PROBLEM STATEMENT
When a line in the listing contains the string "zabiegach", pick it out and copy it.

DATASET RECORDS
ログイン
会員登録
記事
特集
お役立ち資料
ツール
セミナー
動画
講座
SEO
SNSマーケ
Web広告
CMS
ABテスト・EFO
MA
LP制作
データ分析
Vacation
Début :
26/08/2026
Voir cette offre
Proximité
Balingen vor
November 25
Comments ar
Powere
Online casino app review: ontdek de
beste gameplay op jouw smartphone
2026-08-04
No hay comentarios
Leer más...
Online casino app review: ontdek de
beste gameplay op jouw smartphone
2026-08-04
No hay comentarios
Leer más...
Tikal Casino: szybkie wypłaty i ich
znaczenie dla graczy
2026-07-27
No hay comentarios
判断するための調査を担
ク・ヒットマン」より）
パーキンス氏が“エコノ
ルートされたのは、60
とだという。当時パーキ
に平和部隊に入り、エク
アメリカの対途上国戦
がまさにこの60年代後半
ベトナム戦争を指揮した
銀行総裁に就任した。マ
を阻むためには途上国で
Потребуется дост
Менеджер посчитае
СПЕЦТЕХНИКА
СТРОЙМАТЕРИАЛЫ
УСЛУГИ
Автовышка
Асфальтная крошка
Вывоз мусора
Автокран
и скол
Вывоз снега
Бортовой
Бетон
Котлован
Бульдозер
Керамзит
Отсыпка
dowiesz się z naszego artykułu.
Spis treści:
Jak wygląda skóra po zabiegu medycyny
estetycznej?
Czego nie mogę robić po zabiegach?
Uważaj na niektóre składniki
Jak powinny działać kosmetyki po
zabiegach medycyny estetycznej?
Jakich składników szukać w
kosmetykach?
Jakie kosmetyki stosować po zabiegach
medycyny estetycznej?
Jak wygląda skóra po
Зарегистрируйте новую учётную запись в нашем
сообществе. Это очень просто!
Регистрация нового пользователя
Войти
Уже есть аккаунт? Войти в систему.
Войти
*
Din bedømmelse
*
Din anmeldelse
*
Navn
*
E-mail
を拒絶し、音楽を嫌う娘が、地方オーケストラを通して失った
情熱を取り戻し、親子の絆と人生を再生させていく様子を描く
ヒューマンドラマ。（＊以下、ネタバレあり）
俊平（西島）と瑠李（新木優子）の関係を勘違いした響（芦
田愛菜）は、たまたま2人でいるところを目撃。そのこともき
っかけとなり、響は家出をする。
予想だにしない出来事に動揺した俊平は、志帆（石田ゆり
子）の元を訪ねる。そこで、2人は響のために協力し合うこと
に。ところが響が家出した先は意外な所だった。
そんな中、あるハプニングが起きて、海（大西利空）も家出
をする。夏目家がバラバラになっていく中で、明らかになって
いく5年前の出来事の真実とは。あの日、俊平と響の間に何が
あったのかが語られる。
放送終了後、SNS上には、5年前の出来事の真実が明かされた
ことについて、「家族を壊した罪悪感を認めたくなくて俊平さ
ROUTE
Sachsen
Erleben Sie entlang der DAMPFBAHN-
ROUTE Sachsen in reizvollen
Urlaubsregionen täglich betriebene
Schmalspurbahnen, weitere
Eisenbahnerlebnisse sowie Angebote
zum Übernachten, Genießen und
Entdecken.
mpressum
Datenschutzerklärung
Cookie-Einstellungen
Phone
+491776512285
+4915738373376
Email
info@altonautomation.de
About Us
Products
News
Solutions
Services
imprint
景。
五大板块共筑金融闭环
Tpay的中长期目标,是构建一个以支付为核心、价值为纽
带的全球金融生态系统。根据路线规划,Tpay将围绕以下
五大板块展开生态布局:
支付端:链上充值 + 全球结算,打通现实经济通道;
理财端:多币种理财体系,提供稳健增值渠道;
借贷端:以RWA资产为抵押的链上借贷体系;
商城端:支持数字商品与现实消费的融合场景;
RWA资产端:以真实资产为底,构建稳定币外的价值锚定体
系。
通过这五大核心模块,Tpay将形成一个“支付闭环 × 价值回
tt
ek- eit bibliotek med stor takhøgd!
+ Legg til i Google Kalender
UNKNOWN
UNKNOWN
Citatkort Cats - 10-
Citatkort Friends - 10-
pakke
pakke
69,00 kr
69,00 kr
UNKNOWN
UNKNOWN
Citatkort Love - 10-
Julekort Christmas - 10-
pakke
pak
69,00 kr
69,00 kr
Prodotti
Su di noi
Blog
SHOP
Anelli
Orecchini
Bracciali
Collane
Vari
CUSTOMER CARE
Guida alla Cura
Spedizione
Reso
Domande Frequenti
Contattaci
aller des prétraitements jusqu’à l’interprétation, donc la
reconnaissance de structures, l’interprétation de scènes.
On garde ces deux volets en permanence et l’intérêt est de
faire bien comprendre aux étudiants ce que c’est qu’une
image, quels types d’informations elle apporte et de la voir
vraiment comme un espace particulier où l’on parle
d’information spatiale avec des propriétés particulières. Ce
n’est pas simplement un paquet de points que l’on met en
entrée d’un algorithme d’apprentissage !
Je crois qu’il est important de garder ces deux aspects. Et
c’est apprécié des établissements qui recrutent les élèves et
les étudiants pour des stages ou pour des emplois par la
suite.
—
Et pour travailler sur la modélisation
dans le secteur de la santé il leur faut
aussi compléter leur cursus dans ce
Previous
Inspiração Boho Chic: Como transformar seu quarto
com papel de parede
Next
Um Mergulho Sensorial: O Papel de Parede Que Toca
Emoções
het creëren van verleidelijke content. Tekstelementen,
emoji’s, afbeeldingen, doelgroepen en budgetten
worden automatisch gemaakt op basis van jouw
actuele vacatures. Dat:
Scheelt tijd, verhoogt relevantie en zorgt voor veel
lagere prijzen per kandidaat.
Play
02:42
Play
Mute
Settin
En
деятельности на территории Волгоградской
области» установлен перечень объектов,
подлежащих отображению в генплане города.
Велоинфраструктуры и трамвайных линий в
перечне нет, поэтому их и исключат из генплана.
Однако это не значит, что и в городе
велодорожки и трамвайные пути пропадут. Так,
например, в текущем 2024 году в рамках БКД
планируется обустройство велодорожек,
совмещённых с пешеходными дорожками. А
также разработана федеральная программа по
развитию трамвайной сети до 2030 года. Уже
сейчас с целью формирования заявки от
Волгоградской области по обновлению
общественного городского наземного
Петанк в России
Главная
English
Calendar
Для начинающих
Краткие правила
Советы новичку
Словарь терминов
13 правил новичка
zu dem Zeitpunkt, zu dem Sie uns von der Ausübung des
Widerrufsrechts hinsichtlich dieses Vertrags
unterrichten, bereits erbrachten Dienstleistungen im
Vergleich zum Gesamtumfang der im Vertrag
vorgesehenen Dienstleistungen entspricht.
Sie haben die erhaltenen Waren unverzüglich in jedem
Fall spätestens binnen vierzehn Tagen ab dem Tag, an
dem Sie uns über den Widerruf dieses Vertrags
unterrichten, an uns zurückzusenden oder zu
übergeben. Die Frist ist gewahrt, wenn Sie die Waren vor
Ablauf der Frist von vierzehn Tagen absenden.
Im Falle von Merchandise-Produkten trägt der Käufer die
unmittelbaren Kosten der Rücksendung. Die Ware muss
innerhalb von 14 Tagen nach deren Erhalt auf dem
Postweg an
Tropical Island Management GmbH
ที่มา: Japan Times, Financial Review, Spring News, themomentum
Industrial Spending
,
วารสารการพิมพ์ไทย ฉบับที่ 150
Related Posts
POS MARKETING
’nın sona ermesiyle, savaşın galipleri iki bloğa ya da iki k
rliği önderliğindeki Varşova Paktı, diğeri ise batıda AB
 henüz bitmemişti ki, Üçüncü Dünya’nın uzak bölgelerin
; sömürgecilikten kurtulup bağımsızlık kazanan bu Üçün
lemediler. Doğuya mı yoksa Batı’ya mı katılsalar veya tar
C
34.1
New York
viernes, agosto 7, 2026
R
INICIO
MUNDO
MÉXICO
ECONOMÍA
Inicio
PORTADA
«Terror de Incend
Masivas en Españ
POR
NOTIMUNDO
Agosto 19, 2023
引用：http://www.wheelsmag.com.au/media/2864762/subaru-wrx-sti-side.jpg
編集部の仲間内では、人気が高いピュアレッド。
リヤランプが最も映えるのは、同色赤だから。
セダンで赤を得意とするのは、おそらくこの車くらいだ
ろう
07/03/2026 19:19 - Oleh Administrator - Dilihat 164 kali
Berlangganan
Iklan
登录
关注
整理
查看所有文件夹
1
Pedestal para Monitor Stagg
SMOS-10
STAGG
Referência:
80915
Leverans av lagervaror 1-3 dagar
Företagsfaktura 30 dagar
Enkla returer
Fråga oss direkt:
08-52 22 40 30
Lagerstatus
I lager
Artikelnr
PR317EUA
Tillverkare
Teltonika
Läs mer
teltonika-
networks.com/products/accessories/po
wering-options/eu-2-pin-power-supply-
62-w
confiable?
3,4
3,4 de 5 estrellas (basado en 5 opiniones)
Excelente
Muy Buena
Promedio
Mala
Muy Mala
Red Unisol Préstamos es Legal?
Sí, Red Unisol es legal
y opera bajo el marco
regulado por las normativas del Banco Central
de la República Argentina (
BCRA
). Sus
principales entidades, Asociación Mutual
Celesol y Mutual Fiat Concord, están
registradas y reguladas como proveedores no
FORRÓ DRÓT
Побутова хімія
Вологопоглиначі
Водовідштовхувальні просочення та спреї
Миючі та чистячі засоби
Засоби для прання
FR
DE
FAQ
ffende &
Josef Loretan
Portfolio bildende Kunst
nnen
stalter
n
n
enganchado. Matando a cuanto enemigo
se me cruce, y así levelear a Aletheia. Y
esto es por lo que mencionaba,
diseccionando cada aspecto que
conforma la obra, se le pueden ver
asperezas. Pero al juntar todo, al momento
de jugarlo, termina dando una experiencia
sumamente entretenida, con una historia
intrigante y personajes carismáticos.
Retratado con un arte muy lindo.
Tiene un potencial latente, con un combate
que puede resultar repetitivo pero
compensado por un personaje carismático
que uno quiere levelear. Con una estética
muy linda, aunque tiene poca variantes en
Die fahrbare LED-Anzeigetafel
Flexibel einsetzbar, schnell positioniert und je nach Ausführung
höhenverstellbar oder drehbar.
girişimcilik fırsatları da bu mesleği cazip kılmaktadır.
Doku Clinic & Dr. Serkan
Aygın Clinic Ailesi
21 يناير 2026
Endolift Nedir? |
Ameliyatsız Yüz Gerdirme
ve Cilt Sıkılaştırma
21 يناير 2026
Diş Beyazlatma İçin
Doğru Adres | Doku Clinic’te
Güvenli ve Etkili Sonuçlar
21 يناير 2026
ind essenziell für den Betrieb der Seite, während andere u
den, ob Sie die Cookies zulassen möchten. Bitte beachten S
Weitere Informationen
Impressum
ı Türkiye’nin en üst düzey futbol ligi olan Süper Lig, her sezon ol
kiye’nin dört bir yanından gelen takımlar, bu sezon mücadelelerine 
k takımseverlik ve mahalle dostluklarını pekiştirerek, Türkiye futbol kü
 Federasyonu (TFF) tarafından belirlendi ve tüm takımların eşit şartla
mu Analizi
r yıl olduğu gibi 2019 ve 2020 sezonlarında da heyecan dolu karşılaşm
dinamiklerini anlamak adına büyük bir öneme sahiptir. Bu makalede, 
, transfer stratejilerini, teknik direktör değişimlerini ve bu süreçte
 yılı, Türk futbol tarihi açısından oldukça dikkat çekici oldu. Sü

RESPONSE
Czego nie mogę robić po zabiegach?
zabiegach medycyny estetycznej?
Jakie kosmetyki stosować po zabiegach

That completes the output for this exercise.